Reputation: 6299
I'm trying to create a trait that extends iterator from strings and return a flat map, here is what I got so far
trait WordsExt<'a, F>: Iterator<Item = &'a str>
where
Self: Sized,
F: FnMut(&'a str) -> Split<'a, &'a str>,
{
fn words(self) -> FlatMap<Self, Split<'a, &'a str>, F> {
self.flat_map(|x: &'a str| x.split(" "))
}
}
I'm stuck on closure type.
I tried this too
struct Words<'a, I>
where
I: Iterator<Item = &'a str>,
{
inner: I,
}
trait WordsExt<'a>: Iterator<Item = &'a str>
where
Self: Sized,
{
fn words(
self,
) -> Words<'a, FlatMap<Self, Split<'a, &'a str>, Fn(Self::Item) -> Split<'a, &'a str>>>
{
Words {
inner: self.flat_map(|x: &'a str| x.split(" ")),
}
}
}
I just came across this problem every time. I need to return a trait. When I'm in a function I can use impl Trait
syntax. But when expressing a trait I can't express this. From what I could grasp, the closer I can get is to use generics, so that the method is monomorphized at call. But then I need to enable user to select the concrete type. In this case the closure is implementation detail, it should not leak to user.
I came across this answer How can I add new methods to Iterator?
In this case the OP use case has an inner state. In my case I just want to create an alias i.words() -> i.flat_map(|x| x.split(" "))

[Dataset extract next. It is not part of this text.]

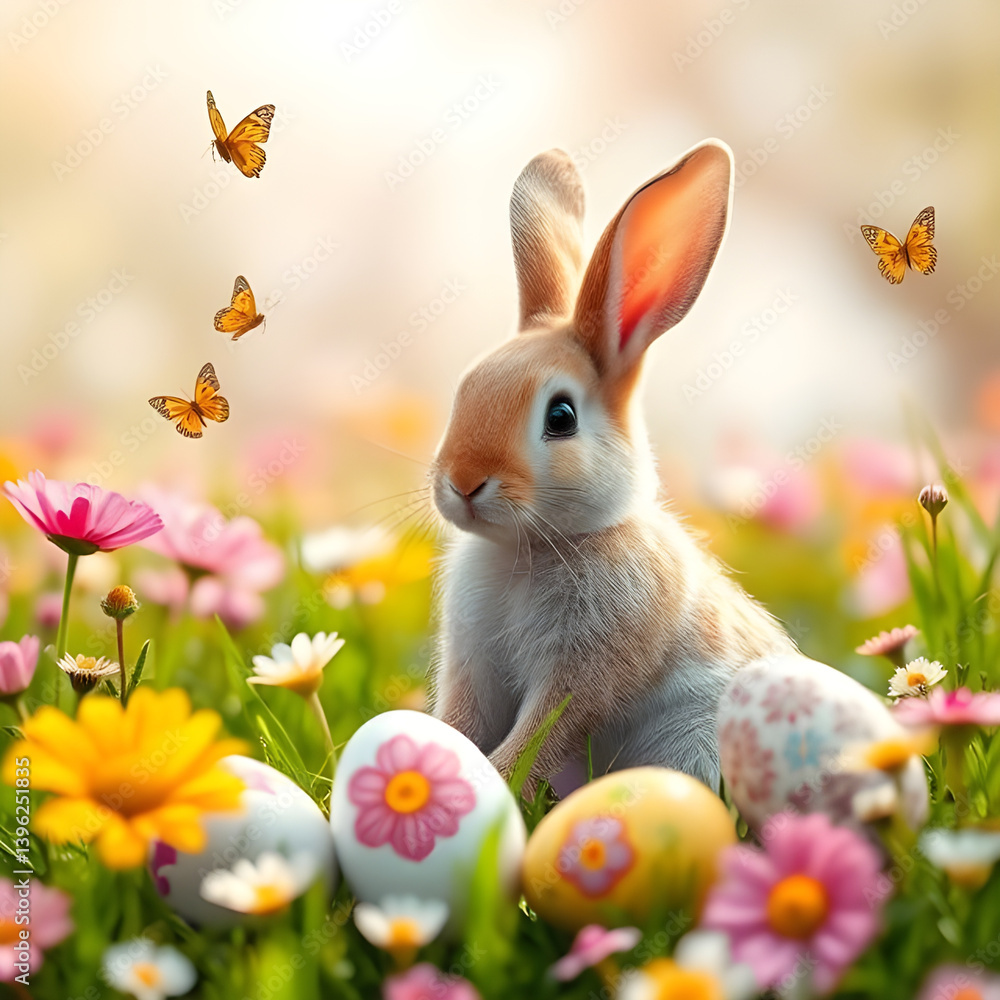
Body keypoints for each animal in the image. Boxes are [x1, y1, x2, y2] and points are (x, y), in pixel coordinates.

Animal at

I know about coherence, so that I may need to create a wrapper over Iterator because Iterator is not under my crate. This was the second attempt.
I could implement a function by the way it was straightforward
fn words<'a>(i: impl Iterator<Item = &'a str>) -> impl Iterator<Item = &'a str> {
i.flat_map(|x| x.split(" "))
}
But I can't express the same with trait syntax because there is no impl Trait
syntax in traits. So ... I have two options, dynamic dispatch and generics, none of them are ideal. Going even further. Since these struct is unsized I can't use static dispatch on it, so I'm stuck on dynamic dispatch on something that would be simply simple
Invalid struct bellow
struct Words<'a>(Iterator<Item = &'a str>);
Finally, I expected that given a function F(X)
I would be able to always refactor it to write a X.F()
, but this seems not to be true because while I'm able to write fn f(x) -> impl Y
I'm not able to express trait X { fn (self) -> impl Y }
, at last not recurring to generics or dynamic dispatch.
I was trying to write iterator combinators in a kind of fluent syntax: iterator.comb1().comb2().comb3()
Upvotes: 2
Views: 390
Reputation: 4542
I got your code to compile by changing it as follows:
trait WordsExt<'a>: Iterator<Item = &'a str>
where
Self: Sized,
{
fn words(self) -> FlatMap<Self, Split<'a, &'a str>, fn(&'a str) -> Split<'a, &'a str>> {
self.flat_map(|x: &'a str| x.split(" "))
}
}
The trick is to replace the function trait object by the actual function type.